> [SUPPLIED PASSAGE]:
Below is what my dataframe looks like, as you would see one of my dataframe column is URL and other is timestamp count. When I am running this code: busiest_hosts[busiest_hosts['host'].str.contains('***.novo.dk')==True]
I get an error: error: nothing to repeat at position 0
. Which I think is because the first element of my URL is *
. It seems like a python bug (my python version is 3.x). I would really appreciate if anyone could help me in resolving this.
contains
assumes the string is a regex expression and interprets the *
as a command to repeat the prior character or expression. You want to escape the *
. And while you're at it, escape the .
as well.
busiest_hosts[busiest_hosts['host'].str.contains('\*{3}\.novo\.dk')==True]
demo
busiest_hosts = pd.DataFrame(dict(host=['***.novo.dk', '007.thegap.com'], timestamp=[16, 45]))
print(busiest_hosts)
host timestamp
0 ***.novo.dk 16
1 007.thegap.com 45
busiest_hosts[busiest_hosts['host'].str.contains('\*{3}\.novo\.dk')==True]
host timestamp
0 ***.novo.dk 16
Or as OP pointed out to me ;-), just turn regex off regex=False
busiest_hosts[busiest_hosts['host'].str.contains('***.novo.dk', regex=False)==True]

> [WORK TASK 1]: Reproduce the str.contains thread word for word between "Below is what" and "in resolving this.", inclusive.
> [WORK TASK 2]: Condense the paragraph of the str.contains thread that begins "contains assumes the string" into a shorter version that keeps its main points.

> [EXCERPTED DATA]:
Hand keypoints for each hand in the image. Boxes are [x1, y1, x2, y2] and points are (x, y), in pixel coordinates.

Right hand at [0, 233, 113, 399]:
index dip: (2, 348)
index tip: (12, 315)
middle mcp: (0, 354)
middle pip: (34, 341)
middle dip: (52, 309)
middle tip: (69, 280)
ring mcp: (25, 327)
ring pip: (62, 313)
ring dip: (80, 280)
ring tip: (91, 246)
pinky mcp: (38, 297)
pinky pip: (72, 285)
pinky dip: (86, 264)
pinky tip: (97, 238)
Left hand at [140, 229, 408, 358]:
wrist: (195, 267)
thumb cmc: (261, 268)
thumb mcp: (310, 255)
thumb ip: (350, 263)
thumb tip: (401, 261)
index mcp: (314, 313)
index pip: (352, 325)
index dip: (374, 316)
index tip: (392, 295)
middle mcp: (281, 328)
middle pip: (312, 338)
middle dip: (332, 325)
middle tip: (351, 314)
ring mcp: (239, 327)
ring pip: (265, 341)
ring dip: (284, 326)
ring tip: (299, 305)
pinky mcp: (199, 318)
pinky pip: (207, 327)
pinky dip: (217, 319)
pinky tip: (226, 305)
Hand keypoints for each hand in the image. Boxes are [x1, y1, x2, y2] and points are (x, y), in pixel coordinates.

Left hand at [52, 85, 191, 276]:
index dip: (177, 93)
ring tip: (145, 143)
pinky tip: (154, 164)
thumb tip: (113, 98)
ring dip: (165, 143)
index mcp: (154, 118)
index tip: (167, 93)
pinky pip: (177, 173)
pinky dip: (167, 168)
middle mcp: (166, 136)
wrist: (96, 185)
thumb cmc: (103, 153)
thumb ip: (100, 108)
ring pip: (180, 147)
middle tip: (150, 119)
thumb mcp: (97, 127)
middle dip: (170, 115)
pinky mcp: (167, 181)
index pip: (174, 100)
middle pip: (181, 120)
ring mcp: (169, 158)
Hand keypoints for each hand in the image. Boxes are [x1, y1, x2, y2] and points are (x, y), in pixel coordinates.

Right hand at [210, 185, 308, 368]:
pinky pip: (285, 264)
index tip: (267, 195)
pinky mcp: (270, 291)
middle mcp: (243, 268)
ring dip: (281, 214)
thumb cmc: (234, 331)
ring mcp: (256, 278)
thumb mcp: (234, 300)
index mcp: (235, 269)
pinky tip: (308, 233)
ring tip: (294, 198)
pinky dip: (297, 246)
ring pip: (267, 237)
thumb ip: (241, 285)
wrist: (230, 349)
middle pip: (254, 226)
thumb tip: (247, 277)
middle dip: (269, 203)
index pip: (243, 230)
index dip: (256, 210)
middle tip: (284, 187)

> [TASK RESULT 1]:
Below is what my dataframe looks like, as you would see one of my dataframe column is URL and other is timestamp count. When I am running this code: busiest_hosts[busiest_hosts['host'].str.contains('***.novo.dk')==True]
I get an error: error: nothing to repeat at position 0
. Which I think is because the first element of my URL is *
. It seems like a python bug (my python version is 3.x). I would really appreciate if anyone could help me in resolving this.

> [TASK RESULT 2]: contains reads the string as a regex, so * is taken as a command to repeat the prior character or expression. Escape the * and also the .